━━━ Text ━━━
Opinion
November 14, 1917.
Charles Stewart Davison [ George W. Phillips, Jr., of counsel], for the relator.
Merton E. Lewis, Attorney-General [ James S.Y. Ivins, Deputy Attorney-General, of counsel], for the defendants.
If it had been the intention of the parties to limit the advances to the value of the equity of redemption, they would have filed the statement provided by section 256 of the Tax Law showing such limit. The absence of such statement indicates that the amount to be advanced was not limited to the then value of the equity of redemption.
This mortgage was apparently made to cover the uncertainties of the future and with the idea that financial difficulties might arise, and to protect the parties against all possibilities. It was not apparent when the stringency and trouble in the financial world then threatening might strike, or when the advances under the mortgage would begin or end. It was quite possible that the prior mortgage might be paid before any advances were made upon this mortgage, or during the time that advances were being made. Evidently this mortgage was intended as a continuing security for advances which might be made from time to time during its existence.
The tax is not upon the real estate but upon the debt or obligation secured by the mortgage. (§§ 253, 256.) If the mortgage fails to show the amount of the debt or obligation secured, the value of the mortgaged property is made the measure for computing the tax.
I think that within section 256 of the Tax Law the prior mortgage is not to be deducted in assessing the value of this mortgage. The property secured by the mortgage was the Park Row Building and No. 3 Park Row, worth $3,660,000, owned by the mortgagor. The judgment and pleasure of the mortgagees, from time to time, was the only limit contemplated by the mortgage on the amount which might be advanced upon and secured by it. Undoubtedly in making the advances, they would from time to time be interested in knowing whether the first mortgage remained a lien upon the property. If the first mortgage was discharged they would undoubtedly consider the land as a security for a much larger sum than the value of the equity of redemption at the time the mortgage was made.
I favor an affirmance.
All concurred, except WOODWARD, J., who dissented, with opinion, in which SEWELL, J., concurred.
On the 16th day of February, 1916, the Park Row Realty Company made application to the State Board of Tax Commissioners to review the basis of an appraisement made by the register of the city and county of New York in connection with two instruments, in the form of deeds but intended to operate as mortgages, which instruments were recorded on the 17th day of January, 1908. There is no dispute that, at the time these mortgages were recorded, there was an underlying mortgage of $2,500,000 upon the premises covered by these instruments, and the only question presented by the writ of certiorari is whether this sum should have been deducted from the estimated value of the premises in fixing the mortgage tax. The register refused to deduct this amount, and the Park Row Realty Company, after a considerable delay, seeks to have this corrected. The State Board of Tax Commissioners, acting upon the advice of the learned Attorney-General, has refused relief, and the matter is brought here by the writ.
Section 253 of the Tax Law provides that "a tax of fifty cents for each one hundred dollars and each remaining major fraction thereof of principal debt or obligation which is, or under any contingency may be, secured at the date of the execution thereof or at any time thereafter by mortgage on real property situated within the State recorded on or after the first day of July, nineteen hundred and six, is hereby imposed on each such mortgage, and shall be collected and paid as provided in this article." (Consol. Laws, chap. 60 [Laws of 1909, chap. 62], § 253.) Obviously, the legislative purpose is to levy and collect a tax on the amount secured by the mortgage; primarily it is the debt which is to measure the amount of the tax. This is made the more certain by the provisions of section 255, exempting supplemental mortgages to secure the original indebtedness, even where new property is made subject to the obligation, and careful provision is made that if the supplemental mortgage secures new indebtedness the tax shall be levied upon such new indebtedness. The statute is, of course, to be construed in the light of this underlying intent, and section 256 of the Tax Law, under which the present controversy arises, is clearly designed to approximate this result as nearly as practicable.
━━━
▸ Task set
**1.** In the opinion on the mortgage tax, how large was the underlying mortgage on the premises when the two instruments were recorded?
**2.** Carry the opinion on the mortgage tax forward from the point where it stops.
The lines after this point play no part in the work.
━━━ Exercise data ━━━
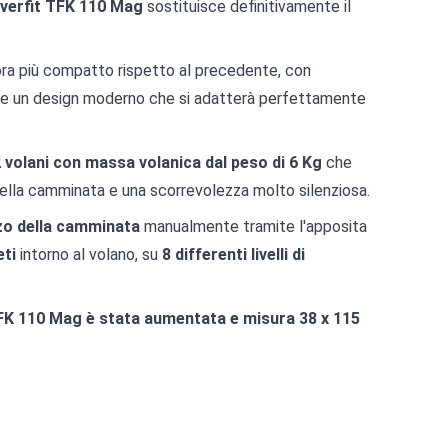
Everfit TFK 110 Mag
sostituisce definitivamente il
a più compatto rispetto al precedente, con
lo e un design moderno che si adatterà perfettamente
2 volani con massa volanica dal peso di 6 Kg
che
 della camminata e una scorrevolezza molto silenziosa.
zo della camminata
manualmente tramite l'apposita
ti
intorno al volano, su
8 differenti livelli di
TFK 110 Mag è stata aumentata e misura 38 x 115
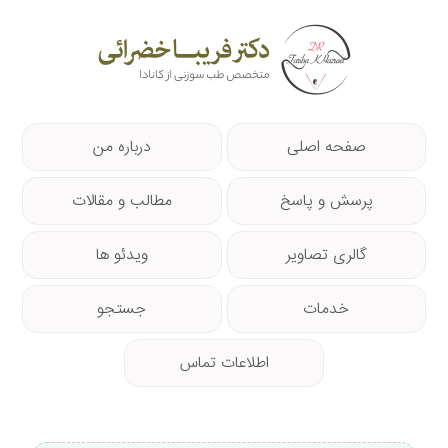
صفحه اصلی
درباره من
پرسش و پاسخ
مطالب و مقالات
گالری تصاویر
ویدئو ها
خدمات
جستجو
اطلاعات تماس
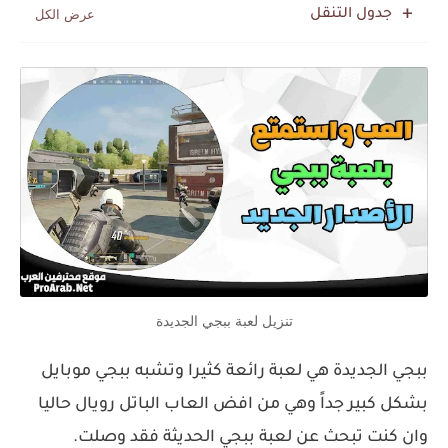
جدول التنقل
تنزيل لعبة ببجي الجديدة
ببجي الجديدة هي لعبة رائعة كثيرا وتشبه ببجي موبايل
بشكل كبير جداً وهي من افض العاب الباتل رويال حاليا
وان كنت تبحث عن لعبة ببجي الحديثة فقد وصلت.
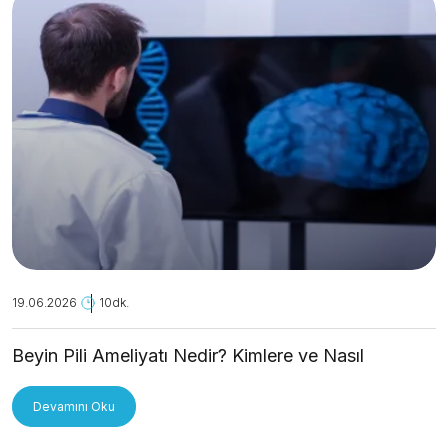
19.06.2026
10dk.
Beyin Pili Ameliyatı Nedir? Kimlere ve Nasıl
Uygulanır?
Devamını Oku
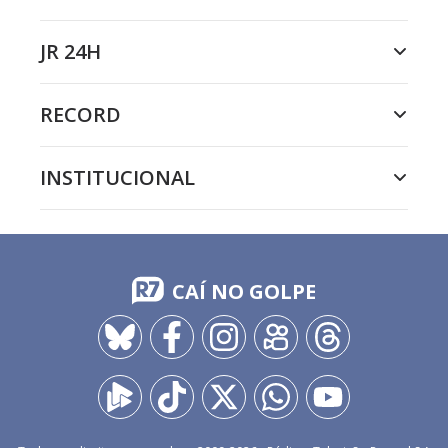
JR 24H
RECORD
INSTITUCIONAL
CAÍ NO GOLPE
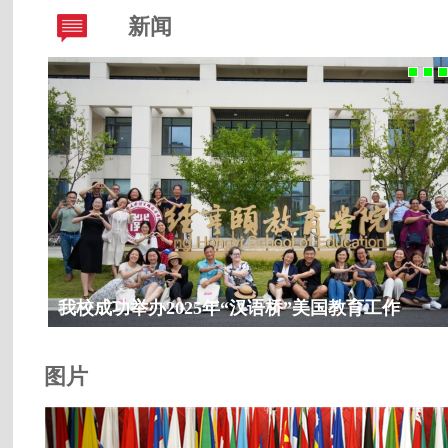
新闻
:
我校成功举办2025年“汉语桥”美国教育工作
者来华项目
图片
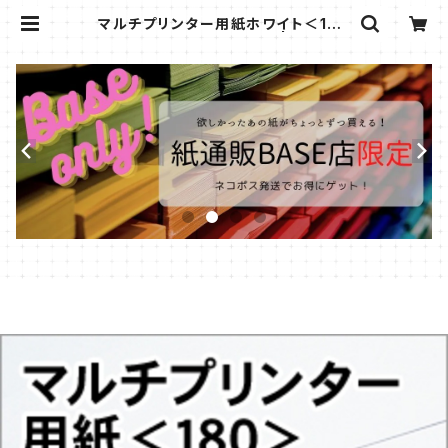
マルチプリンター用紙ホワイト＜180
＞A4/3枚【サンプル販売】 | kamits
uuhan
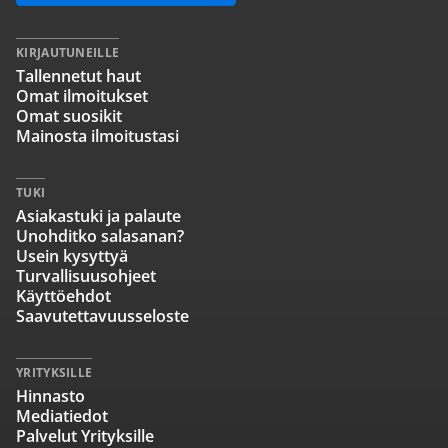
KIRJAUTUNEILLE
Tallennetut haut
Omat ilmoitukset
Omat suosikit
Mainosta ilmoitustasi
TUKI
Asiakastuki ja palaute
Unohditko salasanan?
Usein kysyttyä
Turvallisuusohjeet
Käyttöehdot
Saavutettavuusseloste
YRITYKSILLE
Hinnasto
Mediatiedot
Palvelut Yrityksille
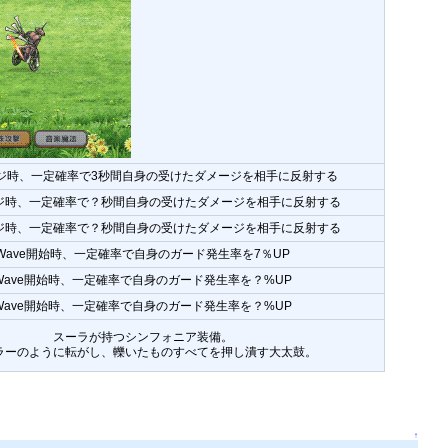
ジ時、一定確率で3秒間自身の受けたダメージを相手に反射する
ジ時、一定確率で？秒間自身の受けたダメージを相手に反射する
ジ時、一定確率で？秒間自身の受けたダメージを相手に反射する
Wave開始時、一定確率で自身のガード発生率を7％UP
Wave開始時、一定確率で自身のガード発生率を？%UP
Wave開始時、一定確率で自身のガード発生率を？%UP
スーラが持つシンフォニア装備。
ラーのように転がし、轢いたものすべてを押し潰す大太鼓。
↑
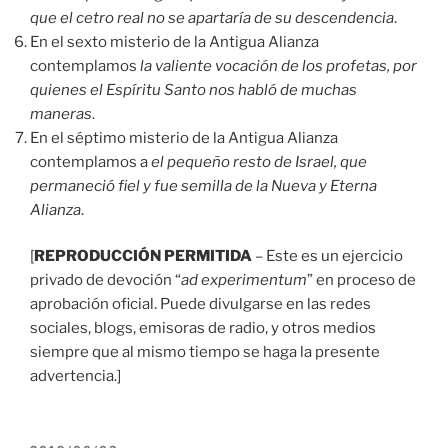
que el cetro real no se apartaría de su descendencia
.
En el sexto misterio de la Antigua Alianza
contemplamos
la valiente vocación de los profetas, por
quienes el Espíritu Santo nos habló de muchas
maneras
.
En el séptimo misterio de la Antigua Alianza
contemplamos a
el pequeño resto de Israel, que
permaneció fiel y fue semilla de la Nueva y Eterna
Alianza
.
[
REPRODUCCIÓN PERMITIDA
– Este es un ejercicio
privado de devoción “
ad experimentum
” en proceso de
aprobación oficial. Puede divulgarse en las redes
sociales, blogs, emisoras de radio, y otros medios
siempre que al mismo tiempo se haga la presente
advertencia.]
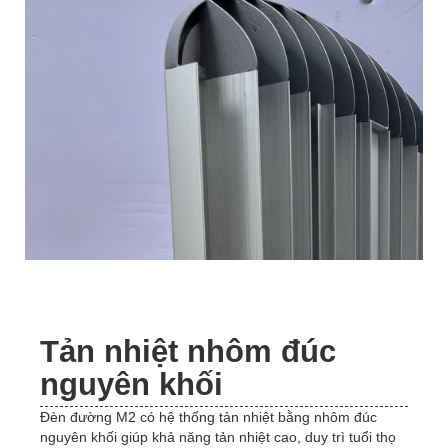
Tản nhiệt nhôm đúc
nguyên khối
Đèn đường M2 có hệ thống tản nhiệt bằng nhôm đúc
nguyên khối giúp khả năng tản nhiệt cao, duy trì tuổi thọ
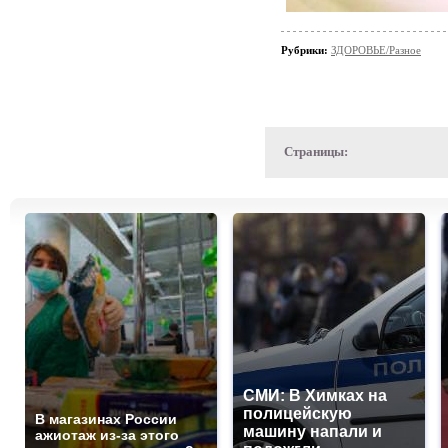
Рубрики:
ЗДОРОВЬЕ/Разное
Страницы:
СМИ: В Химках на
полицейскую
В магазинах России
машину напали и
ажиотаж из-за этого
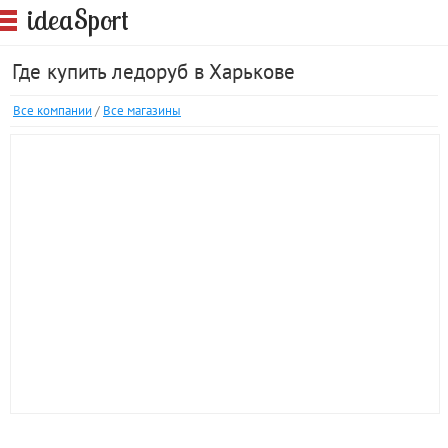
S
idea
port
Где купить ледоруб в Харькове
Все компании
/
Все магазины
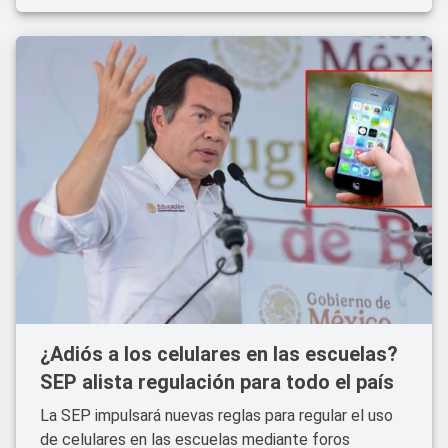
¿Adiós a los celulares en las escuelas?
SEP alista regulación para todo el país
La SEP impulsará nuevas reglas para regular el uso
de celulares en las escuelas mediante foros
━━━
▸ Responses by task
**1.** $2,500,000.

**2.**
Section 256 of the Tax Law provides that "If the principal indebtedness secured or which by any contingency may be secured by a mortgage is not determinable from the terms of the mortgage, or if the mortgage is given to secure the performance by the mortgagor or any other person of a contract obligation other than the payment of a specific sum of money and the maximum amount secured or which by any contingency may be secured by the mortgage is not expressed therein, such mortgage shall be taxable under section two hundred and fifty-three of this chapter upon the value of the property covered by the mortgage, which shall be determined by the recording officer to whom such mortgage is presented for record, unless at the time of presenting such mortgage for record the owner thereof shall file with the recording officer a sworn statement of the maximum amount secured or which under any contingency may be secured by the mortgage. If such maximum amount is expressed in the mortgage or in a sworn statement filed as required by this section, such amount, shall be the basis for assessing the tax imposed by this article." Here we have the same underlying thought; it is the amount which the mortgage, under any contingency, is intended to cover which is to form the basis of the assessment, and the better to secure this purpose it is provided in the same section that "a statement filed by the owner of a mortgage pursuant to this section shall thereafter at all times be binding upon and conclusive against such owner, the holders of any bonds or obligations secured by such mortgage and all persons claiming through the mortgagee any interest in the mortgage or the mortgaged premises." That is, the security could never be enlarged beyond the amount which was stated by the owner as the sum to be secured, and on which a tax had been paid at the time of recording.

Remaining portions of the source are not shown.